ECLI:NL:CRVB:2024:1661
Centrale Raad van Beroep
- Hoger beroep
- Rechtspraak.nl
Weigering WIA-uitkering wegens onvoldoende arbeidsongeschiktheid en motiveringsgebrek in besluitvorming
In deze zaak heeft de Centrale Raad van Beroep op 21 augustus 2024 uitspraak gedaan in hoger beroep over de weigering van het Uitvoeringsinstituut werknemersverzekeringen (Uwv) om appellant per 17 augustus 2017 een WIA-uitkering toe te kennen. Het Uwv had vastgesteld dat appellant minder dan 35% arbeidsongeschikt was, wat volgens de Wet WIA vereist is voor het verkrijgen van een uitkering. Appellant betwistte deze beslissing en voerde aan dat het onderzoek van het Uwv onzorgvuldig was en dat hij meer medische beperkingen had dan het Uwv had aangenomen. De Raad oordeelde dat het Uwv voldoende medische en arbeidskundige onderbouwing had geleverd voor zijn besluit.
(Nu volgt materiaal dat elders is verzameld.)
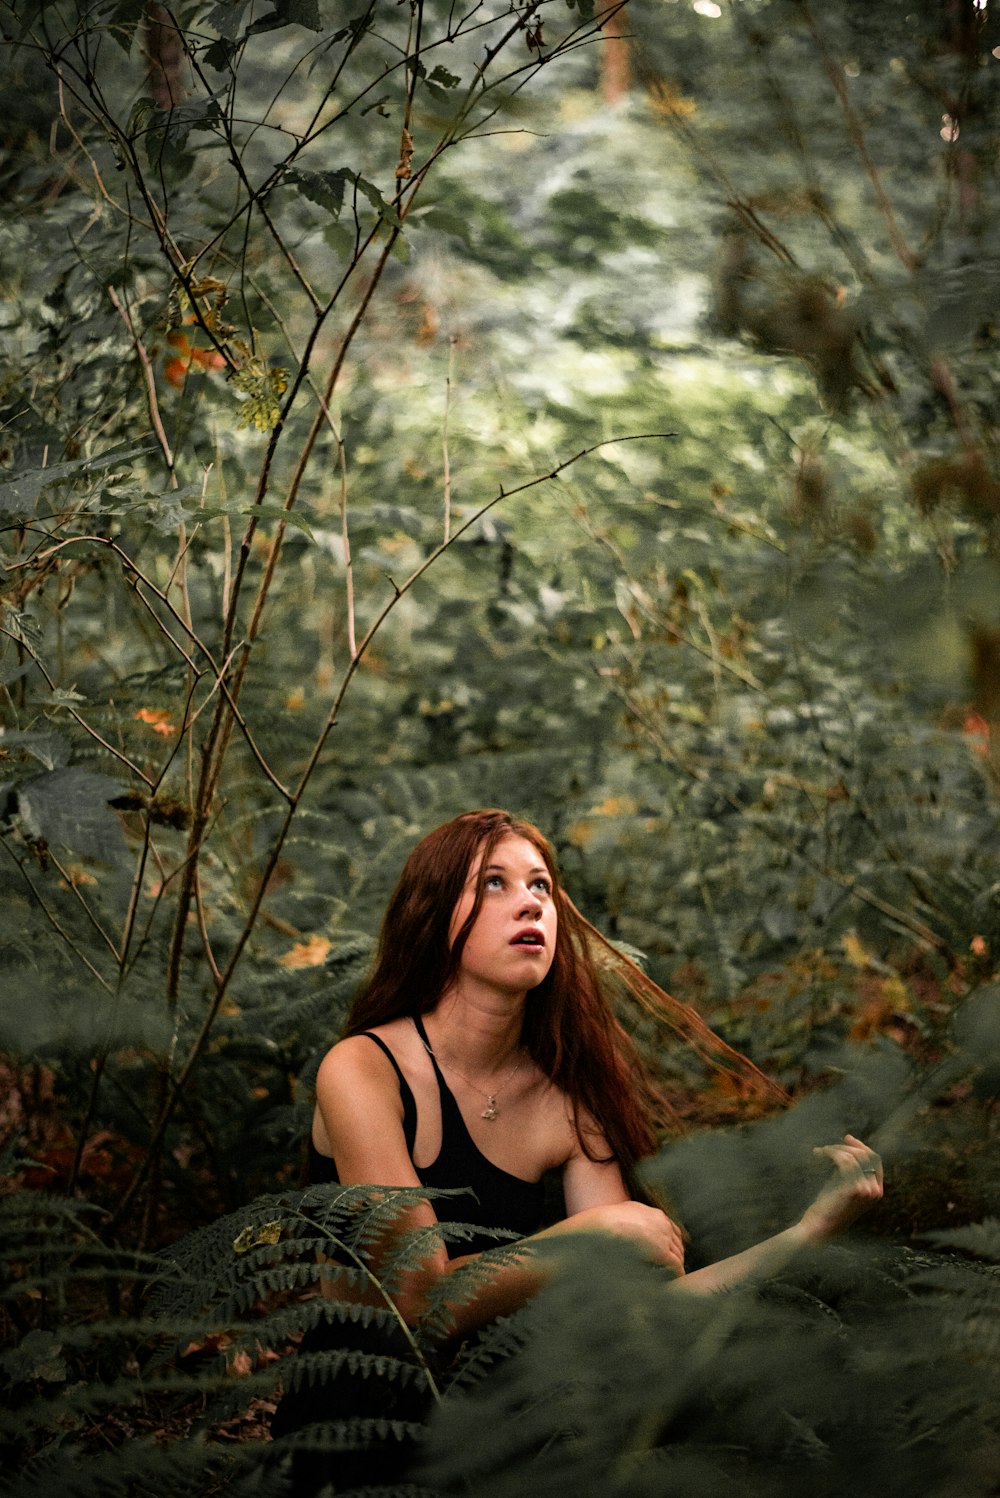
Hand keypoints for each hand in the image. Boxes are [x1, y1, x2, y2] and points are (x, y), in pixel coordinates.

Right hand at [560, 1200, 685, 1276]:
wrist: (597, 1229)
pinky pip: (675, 1265)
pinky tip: (673, 1281)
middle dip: (675, 1255)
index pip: (670, 1227)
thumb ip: (627, 1224)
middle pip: (677, 1240)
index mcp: (648, 1211)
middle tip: (671, 1269)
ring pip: (677, 1254)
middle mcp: (658, 1220)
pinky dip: (676, 1274)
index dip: (671, 1243)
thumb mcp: (615, 1218)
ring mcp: (661, 1234)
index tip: (670, 1254)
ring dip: (675, 1265)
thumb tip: (627, 1239)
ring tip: (671, 1277)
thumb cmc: (598, 1227)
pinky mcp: (661, 1250)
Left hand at [798, 1133, 882, 1241]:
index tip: (847, 1138)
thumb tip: (846, 1147)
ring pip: (853, 1155)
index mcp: (877, 1191)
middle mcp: (875, 1191)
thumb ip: (851, 1171)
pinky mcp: (854, 1188)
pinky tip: (819, 1154)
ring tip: (820, 1152)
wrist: (820, 1228)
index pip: (876, 1160)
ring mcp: (867, 1190)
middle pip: (866, 1155)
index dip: (861, 1146)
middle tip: (828, 1146)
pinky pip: (844, 1160)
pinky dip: (830, 1152)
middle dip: (846, 1146)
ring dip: (834, 1149)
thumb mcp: (844, 1186)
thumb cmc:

De rechtbank had eerder geoordeeld dat het Uwv een motiveringsgebrek had, maar dit was hersteld in een aanvullend rapport. De Raad bevestigde de uitspraak van de rechtbank en oordeelde dat het Uwv terecht geen WIA-uitkering had toegekend, omdat appellant niet voldeed aan de vereiste mate van arbeidsongeschiktheid. De Raad concludeerde dat het hoger beroep van appellant niet slaagde en dat de weigering van de WIA-uitkering in stand bleef. Appellant kreeg geen vergoeding voor proceskosten en griffierecht.